Morgan and the course’s two instructors will also talk to the students about how to identify whether they do, in fact, need further mental health support and, if so, how to find it.

‘Mental Health Leaders’

U SAD? is one of a handful of courses in UMD’s new Campus and Community Leaders in Mental Health Program (CCLiMH, pronounced “climb”), which uses experiential learning to build a network of “undergraduate mental health leaders” to help support their peers and build community on campus. (The program is primarily targeted toward family science majors, although U SAD? is open to all undergraduates.)

The program grew out of a grant from the university’s Teaching and Learning Transformation Center for projects centered on experiential learning. Morgan and a group of other family science faculty members developed CCLiMH in an attempt to address the increasing mental health struggles they saw among students during the COVID-19 pandemic.

It was also inspired in part by Mental Health First Aid, a program by the National Council for Mental Wellbeing that teaches people how to identify and address various mental health and substance abuse issues.

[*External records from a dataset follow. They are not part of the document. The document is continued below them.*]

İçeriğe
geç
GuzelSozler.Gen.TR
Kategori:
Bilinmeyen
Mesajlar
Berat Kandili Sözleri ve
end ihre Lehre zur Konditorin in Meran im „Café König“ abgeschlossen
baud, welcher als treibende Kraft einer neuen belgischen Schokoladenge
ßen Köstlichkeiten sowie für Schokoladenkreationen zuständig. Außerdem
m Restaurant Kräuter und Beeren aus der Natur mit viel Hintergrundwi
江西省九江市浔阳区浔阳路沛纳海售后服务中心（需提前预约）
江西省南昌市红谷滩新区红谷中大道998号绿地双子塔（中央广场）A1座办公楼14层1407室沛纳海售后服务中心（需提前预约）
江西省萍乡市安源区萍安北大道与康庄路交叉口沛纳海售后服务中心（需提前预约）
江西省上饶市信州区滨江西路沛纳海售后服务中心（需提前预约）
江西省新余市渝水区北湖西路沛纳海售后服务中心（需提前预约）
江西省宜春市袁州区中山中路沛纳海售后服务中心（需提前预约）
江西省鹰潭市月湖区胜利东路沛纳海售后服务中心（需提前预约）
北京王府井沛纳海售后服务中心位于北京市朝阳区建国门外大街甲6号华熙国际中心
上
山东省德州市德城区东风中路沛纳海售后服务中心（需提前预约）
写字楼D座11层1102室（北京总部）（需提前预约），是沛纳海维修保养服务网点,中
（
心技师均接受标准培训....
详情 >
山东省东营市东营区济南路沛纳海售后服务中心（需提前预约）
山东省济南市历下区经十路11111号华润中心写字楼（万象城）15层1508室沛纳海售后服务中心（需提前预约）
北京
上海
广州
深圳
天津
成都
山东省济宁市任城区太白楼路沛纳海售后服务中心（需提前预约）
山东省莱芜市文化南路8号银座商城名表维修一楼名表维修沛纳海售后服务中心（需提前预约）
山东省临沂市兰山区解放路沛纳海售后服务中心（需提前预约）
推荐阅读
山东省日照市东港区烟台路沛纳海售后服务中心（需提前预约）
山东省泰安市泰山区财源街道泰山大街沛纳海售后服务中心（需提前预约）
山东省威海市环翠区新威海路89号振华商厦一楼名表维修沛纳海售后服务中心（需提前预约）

The eight-hour seminar is offered in both virtual and in-person formats through UMD’s health center.

UMD students who complete the Mental Health First Aid training, along with a core course called Mental Health and Healing in Families and one other experiential offering—such as the U SAD? course or a book discussion group focused on racial stress—will earn what is tentatively titled the microcredential in mental health leadership, which they can list on a résumé or in an email signature.

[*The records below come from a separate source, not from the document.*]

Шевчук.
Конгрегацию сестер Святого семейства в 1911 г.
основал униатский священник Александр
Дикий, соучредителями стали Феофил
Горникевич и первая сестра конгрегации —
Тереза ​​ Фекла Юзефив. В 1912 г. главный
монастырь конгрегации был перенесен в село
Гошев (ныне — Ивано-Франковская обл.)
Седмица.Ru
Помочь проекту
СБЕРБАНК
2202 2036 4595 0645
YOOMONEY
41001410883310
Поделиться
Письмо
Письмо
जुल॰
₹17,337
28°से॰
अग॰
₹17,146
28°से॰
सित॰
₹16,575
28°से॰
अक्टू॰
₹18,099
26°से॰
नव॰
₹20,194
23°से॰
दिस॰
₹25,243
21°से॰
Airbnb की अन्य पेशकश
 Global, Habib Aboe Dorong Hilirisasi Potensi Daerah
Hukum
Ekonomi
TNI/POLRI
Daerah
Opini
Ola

“What we would like to see is students who feel conversant in mental health, meaning they know what it is, they know that it’s not stigmatized, they know how common it is,” said Kevin Roy, a professor in the Department of Family Science who worked to developed CCLiMH.

He also said that students who earn the credential should know “some basic things about how to deal with someone who’s in crisis and how to help them and support them,” as well as have an understanding of the mental health field and be knowledgeable about the unique psychological challenges faced by minority groups.

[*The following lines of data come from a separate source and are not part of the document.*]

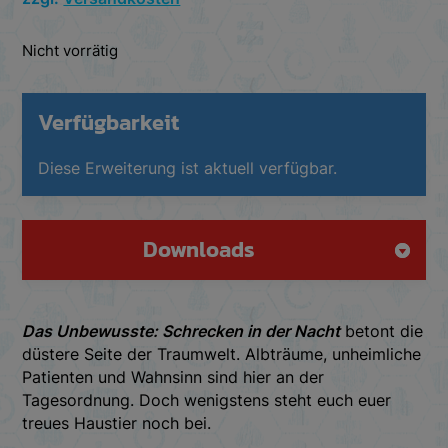
Nicht vorrätig
Verfügbarkeit
Diese Erweiterung ist aktuell verfügbar.
Downloads
Das Unbewusste: Schrecken in der Nacht
betont die
düstere Seite der Traumwelt. Albträume, unheimliche
Patienten und Wahnsinn sind hier an der
Tagesordnung. Doch wenigstens steht euch euer
treues Haustier noch bei.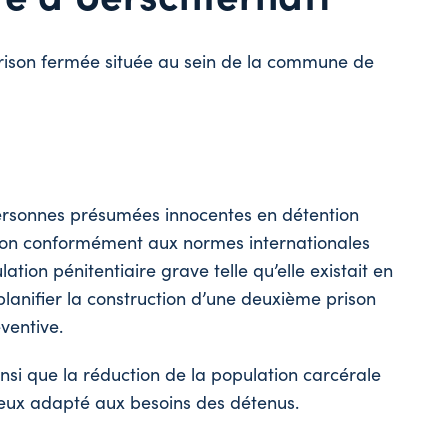
prison fermée située au sein de la commune de
 personnes présumées innocentes
en détention
son conformément aux normes internationales
ation pénitentiaire grave telle qu’elle existait en
planifier la construction d’une deuxième prison
ventive.
si que la réduction de la population carcérale
ieux adapté aux besoins des détenus.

Carol Landau, a clinical professor of psychiatry and human behavior at Brown University and the author of Mood Prep 101: A Parent’s Guide to Preventing Depression and Anxiety in College-Bound Teens (Oxford University Press, 2020), said she sees U SAD? as a beneficial—and innovative—resource for students.

She has seen mental health courses offered in the past, she said, but they are usually only for students studying psychology, rather than targeted at undergraduates at large. She also applauded U SAD? for specifically addressing contemporary mental health challenges, including the pandemic and social media.

Maryland’s course offering may be unique, but other institutions are trying different approaches to expand their mental health resources beyond counseling centers, which are usually overbooked.

Some universities are hiring dedicated counselors to support individual academic departments, according to a recent article by the American Psychological Association, and others are hosting informal support groups or offering no-cost subscriptions to mindfulness apps, such as Headspace. Some institutions are even offering faculty more hands-on training to help them identify and support students in mental distress.

Landau said that colleges are rapidly becoming more interested in improving mental health support for students.

“I think that’s part of changing the culture on campus, that we value this now,” she said. “I was talking to somebody who is actually on a board of a small liberal arts college, and now when parents ask about a college, they ask about psychological services. Before the pandemic, you’d never do that.”